During the 20 years I’ve been writing on the H-1B work visa and related issues, I’ve heard from lots of frustrated and angry engineers and programmers. Yet, sadly, the tone has changed in the last few years. Earlier, they viewed Congress positively, with the assumption that legislators will “do the right thing” once the widespread abuse of H-1B is explained to them, but in the last few years, I hear from many who feel that this system is solidly stacked against them.
The disheartened should be elated by today’s court decision in favor of a group of tech workers. The plaintiffs had claimed harm from DHS’ 2008 extension of the Optional Practical Training program, which gives foreign students at U.S. universities the right to work in the U.S. for a period after graduation. The judge vacated the 2008 action, which extended the work rights period from 12 to 29 months for STEM students.

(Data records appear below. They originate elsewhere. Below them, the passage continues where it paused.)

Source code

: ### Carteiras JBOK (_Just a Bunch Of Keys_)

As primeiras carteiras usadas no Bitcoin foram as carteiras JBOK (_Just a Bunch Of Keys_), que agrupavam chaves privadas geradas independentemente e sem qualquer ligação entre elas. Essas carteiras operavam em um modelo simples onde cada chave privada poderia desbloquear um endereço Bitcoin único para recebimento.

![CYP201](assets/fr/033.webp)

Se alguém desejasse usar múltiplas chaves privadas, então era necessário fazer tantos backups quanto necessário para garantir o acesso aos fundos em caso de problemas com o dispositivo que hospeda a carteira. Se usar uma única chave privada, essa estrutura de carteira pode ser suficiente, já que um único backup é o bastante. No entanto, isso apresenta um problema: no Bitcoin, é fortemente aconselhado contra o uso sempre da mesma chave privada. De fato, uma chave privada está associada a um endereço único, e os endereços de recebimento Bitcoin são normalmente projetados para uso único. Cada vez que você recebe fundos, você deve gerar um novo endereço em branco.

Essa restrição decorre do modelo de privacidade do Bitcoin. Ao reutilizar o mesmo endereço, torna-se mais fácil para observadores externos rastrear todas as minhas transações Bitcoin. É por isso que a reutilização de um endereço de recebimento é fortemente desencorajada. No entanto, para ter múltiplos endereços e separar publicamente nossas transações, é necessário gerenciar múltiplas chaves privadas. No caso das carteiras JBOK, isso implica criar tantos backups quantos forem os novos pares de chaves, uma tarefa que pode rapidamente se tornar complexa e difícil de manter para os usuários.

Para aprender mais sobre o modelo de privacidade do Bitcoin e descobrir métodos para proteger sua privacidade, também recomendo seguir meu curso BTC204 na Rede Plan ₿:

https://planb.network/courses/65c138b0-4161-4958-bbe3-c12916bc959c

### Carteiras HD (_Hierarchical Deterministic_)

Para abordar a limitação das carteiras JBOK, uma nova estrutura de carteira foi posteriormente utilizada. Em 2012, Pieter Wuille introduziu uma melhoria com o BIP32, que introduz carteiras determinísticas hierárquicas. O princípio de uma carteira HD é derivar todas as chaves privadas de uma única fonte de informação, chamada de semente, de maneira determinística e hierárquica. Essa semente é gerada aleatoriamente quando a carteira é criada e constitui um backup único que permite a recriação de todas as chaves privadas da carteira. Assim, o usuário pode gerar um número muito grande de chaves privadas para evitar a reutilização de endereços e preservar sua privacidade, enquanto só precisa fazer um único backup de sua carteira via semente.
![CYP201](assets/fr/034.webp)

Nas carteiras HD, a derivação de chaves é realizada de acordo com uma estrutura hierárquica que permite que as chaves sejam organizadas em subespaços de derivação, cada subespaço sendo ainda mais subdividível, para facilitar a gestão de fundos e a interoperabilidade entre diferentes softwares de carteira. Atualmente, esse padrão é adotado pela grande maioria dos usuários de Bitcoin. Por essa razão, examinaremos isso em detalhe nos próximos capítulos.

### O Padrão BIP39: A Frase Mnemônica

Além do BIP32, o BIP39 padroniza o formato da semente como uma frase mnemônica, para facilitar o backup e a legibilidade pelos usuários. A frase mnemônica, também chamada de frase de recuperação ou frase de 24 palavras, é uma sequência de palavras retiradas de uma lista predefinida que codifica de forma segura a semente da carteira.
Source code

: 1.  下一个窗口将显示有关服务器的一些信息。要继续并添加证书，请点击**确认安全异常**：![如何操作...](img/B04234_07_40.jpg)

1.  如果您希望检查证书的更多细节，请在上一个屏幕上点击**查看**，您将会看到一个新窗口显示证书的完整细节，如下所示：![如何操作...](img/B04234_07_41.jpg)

What will be particularly satisfying to American tech workers is the court’s finding that
Moreover, by failing to engage in notice-and-comment rulemaking, the record is largely one-sided, with input [cited by DHS in setting the extension] only from technology companies that stand to benefit from additional F-1 student employees, who are exempted from various wage taxes.
This is a rare slap in the face for the tech industry and the Executive Branch officials who do tech’s bidding. It may, however, turn out to be a slap on the wrist rather than in the face, as Judge Huvelle did give the defendants a way out.
The judge found that DHS had not properly put the proposed extension out for public comment, and she also declined to take the “disruptive” step of having her decision implemented immediately. DHS, in other words, may be able to keep its extension if DHS belatedly complies. As you can imagine, when DHS does put this out for comment, it will be inundated with letters of support for the extension by thousands of foreign students, employers, immigration attorneys and so on. And, DHS may appeal the ruling.
The question then will become whether enough of those who oppose the extension will speak out. In addition to the typical reticent personalities of programmers and engineers and the lack of a large, effective organization, there is the problem that most of them simply don’t realize how much OPT is hurting them. As I’ve explained recently, OPT is just as harmful as H-1B, and is rapidly becoming the H-1B cap workaround for employers; indeed, DHS has openly described it as such.
In legal terms, the most significant aspect of this ruling is that the judge declared that the plaintiffs did indeed have standing to sue, contrary to a decision in an earlier case. This is sure to have implications down the road.
So, finally, a win for the underdog! Not a full win, but certainly encouraging.